Tugas Latihan =>
[a] Jawablah pertanyaan berikut berdasarkan teks dokumen:
(i) Apa arti kalimat "Fa idza 'azzamta, fa tawakkal 'alaLlah" menurut teks?
(ii) Impression management disebut mendekati apa?
(iii) Siapa orang pertama yang memberi keterangan kepada pihak laki-laki mengenai wanita yang mempunyai maksud?
[b] Sebutkan semua hal baik yang menurut teks dokumen didapat atau terwujud jika Anda dapat memotivasi orang "ke arah yang demikian".
[c] Ulangi bagian teks dokumen mulai dari "Perantara perlu berhati-hati" sampai dengan "itu ketika mempertimbangkan.".

Teks Dokumen =>

--*--

Meskipun demikian, seorang perantara maupun sumber informasi perlu berhatihati
dalam memberikan motivasi (targhiib). Syukur, jika motivasi yang diberikan
lebih dapat menumbuhkan keyakinan terhadap pertolongan Allah. Sesungguhnya
Allah itu dekat dan sangat luas karunia-Nya. Juga berkenaan dengan firman Allah
Swt, "Fa idza 'azzamta, fa tawakkal 'alaLlah." Maka, jika kamu telah membulatkan
tekad, bertawakkallah kepada Allah.
Jika Anda dapat memotivasi orang ke arah yang demikian, insya-Allah kelak
Anda akan mendapatkan syafa'at dan keutamaan di akhirat. Sementara itu, di mata
manusia sikap demikian merupakan kemuliaan.
Akan tetapi, jika Anda memotivasi dengan menonjolkan aspek-aspek pada diri
calon yang mungkin menjadikannya lebih terpengaruh, saya khawatir kesudahannya
malah tidak baik. Sikap ini rawan terhadap impression management (pengelolaan
kesan). Dan impression management mendekati manipulasi informasi, tidak
menunjukkan sebagian informasi untuk lebih menonjolkan informasi yang dianggap
penting. Ini menimbulkan kesan dan harapan. Kalau tidak sesuai dengan yang
diangankan, dapat menimbulkan kekecewaan di belakang hari.
Kado Pernikahan 52
Menceritakan aspek-aspek yang ada pada diri calon, boleh dilakukan. Tetapi
hendaknya tetap memperhatikan, agar keterangan tersebut tidak mendorong
munculnya persepsi yang keliru dan harapan yang tidak tepat. Bersyukur, jika sumber
informasi atau perantara dapat memberikan keterangan mengenai diri calon sekaligus
mengarahkan pada kelurusan niat. Ada ladang amal shalih di dalamnya.
Perantara untuk Menawarkan Maksud Seorang Wanita
Jika seorang wanita bermaksud menawarkan diri dan meminta bantuan kepada
Anda untuk memperantarai, ada persoalan yang perlu mendapat perhatian. Perantara
adalah penghubung antara maksud mulia seorang wanita dengan laki-laki yang
diharapkan. Sekaligus, ia menjadi orang pertama yang memberi keterangan kepada
pihak laki-laki mengenai wanita yang mempunyai maksud.
Perantara perlu berhati-hati dalam mengemukakan alasan wanita tersebut
memilih laki-laki yang dimaksudkan. Ia perlu menjaga agar sikap dan keterangannya,
tidak menimbulkan pandangan yang keliru dari laki-laki yang dimaksud terhadap
wanita yang menginginkannya. Ini terutama berkait dengan wanita itu, sekaligus nanti
pengaruh mendasarnya pada niat laki-laki itu ketika mempertimbangkan.

--*--

Bahan Data =>
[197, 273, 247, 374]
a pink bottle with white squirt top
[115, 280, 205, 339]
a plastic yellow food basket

--*--

Daftar Jawaban =>
[a]
(i) Maka, jika kamu telah membulatkan tekad, bertawakkallah kepada Allah.
(ii) Manipulasi informasi.
(iii) Perantara.

[b]
- Syafa'at kelak
- Keutamaan di akhirat
- Kemuliaan di mata manusia

[c]
Perantara perlu berhati-hati dalam mengemukakan alasan wanita tersebut
memilih laki-laki yang dimaksudkan. Ia perlu menjaga agar sikap dan keterangannya,
tidak menimbulkan pandangan yang keliru dari laki-laki yang dimaksud terhadap
wanita yang menginginkannya. Ini terutama berkait dengan wanita itu, sekaligus nanti
pengaruh mendasarnya pada niat laki-laki itu ketika mempertimbangkan.